Last month the Senate approved $1.1 billion to combat the disease, less than the White House administration's request for $1.8 billion but House Republicans only approved a $622 million bill. The funding is not enough to contain the virus, which is carried by mosquitos and can cause severe birth defects. Recent research reveals the virus can also be sexually transmitted.
"The mosquitoes are not waiting for Congress to act," Sen. Chuck Schumer, (D-NY) said during a news conference, according to NYT.
Florida has reported 128 confirmed cases, all travel-related, as of June 1, according to the Centers for Disease Control and Prevention, but the Miami Herald reports the number has since climbed to 172.
Miami will also be "ground zero" for a possible outbreak this summer because of its tropical weather, its large number of Latin America travelers and the Aedes aegypti and aedes albopictus mosquitoes that are present in South Florida, Jason James, chairman of Baptist Health South Florida department of obstetrics and gynecology, said during a public forum this week, the newspaper reported.
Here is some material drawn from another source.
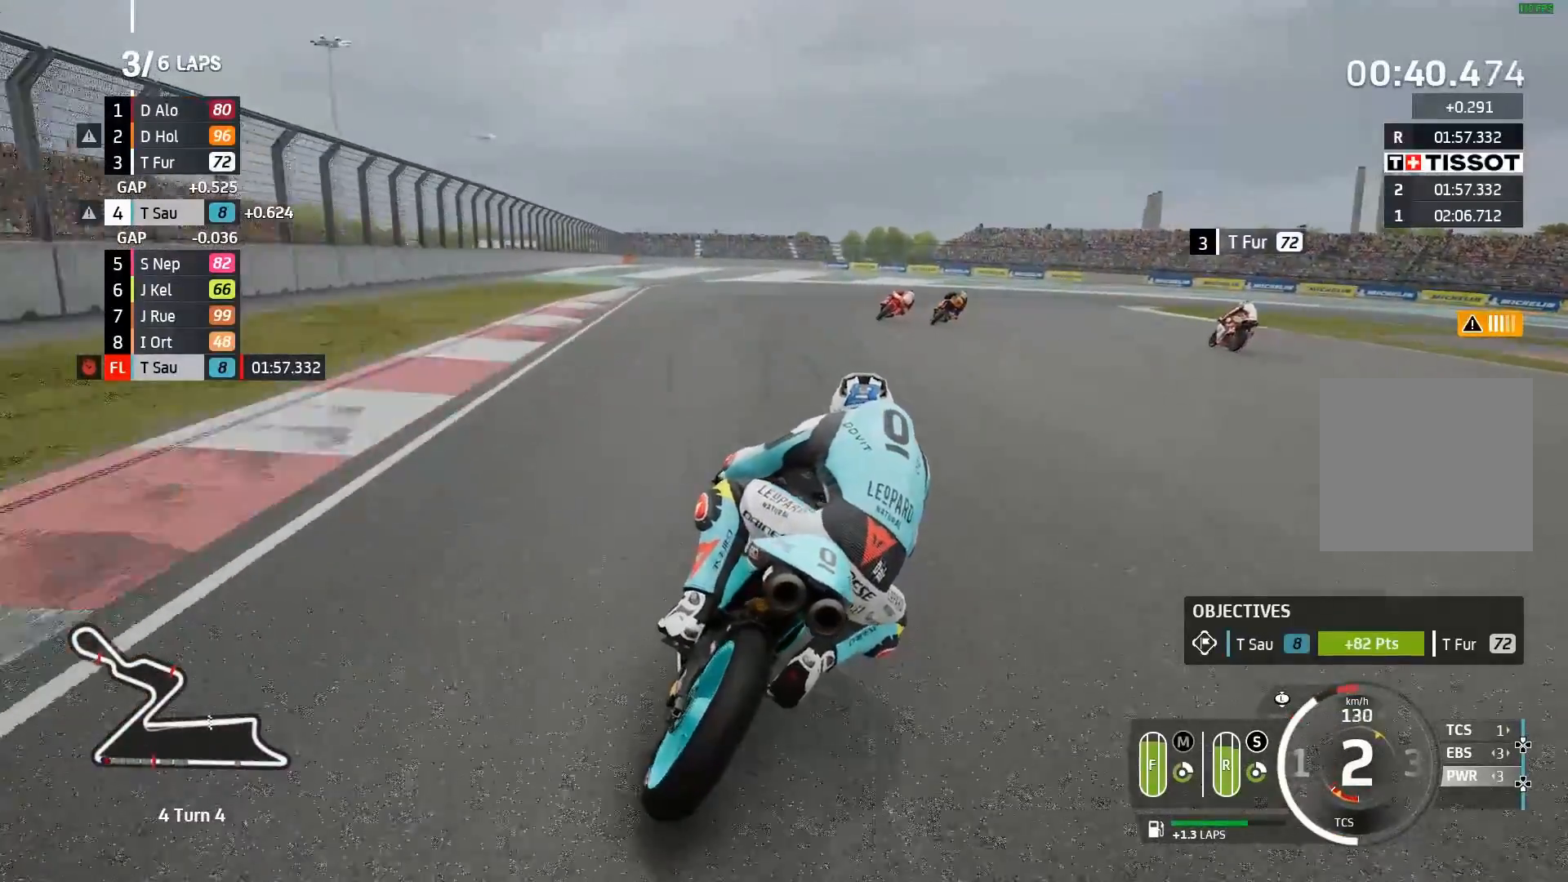
{"buttons": ["L2"], "left_stick": "right", "events": [[317, "X", "down"], [400, "X", "up"], [500, "A", "up"]]}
"We're really in a stage of prevention right now," he said.
Meanwhile, health experts called for greater public health preparation to combat Zika, Ebola and other future epidemics in a piece for The New England Journal of Medicine.
"Stronger public health capabilities at a national level are the essential first line of defense against potential pandemics, as we and other members of the National Academy of Medicine Commission on a Global Health Risk Framework for the Future have argued," wrote Victor J. Dzau, M.D., president of the National Academy of Medicine, and Peter Sands of Harvard Kennedy School's Mossavar-Rahmani Center for Business and Government.
And, they noted, it is more cost-effective to invest in preparedness, then to spend in response.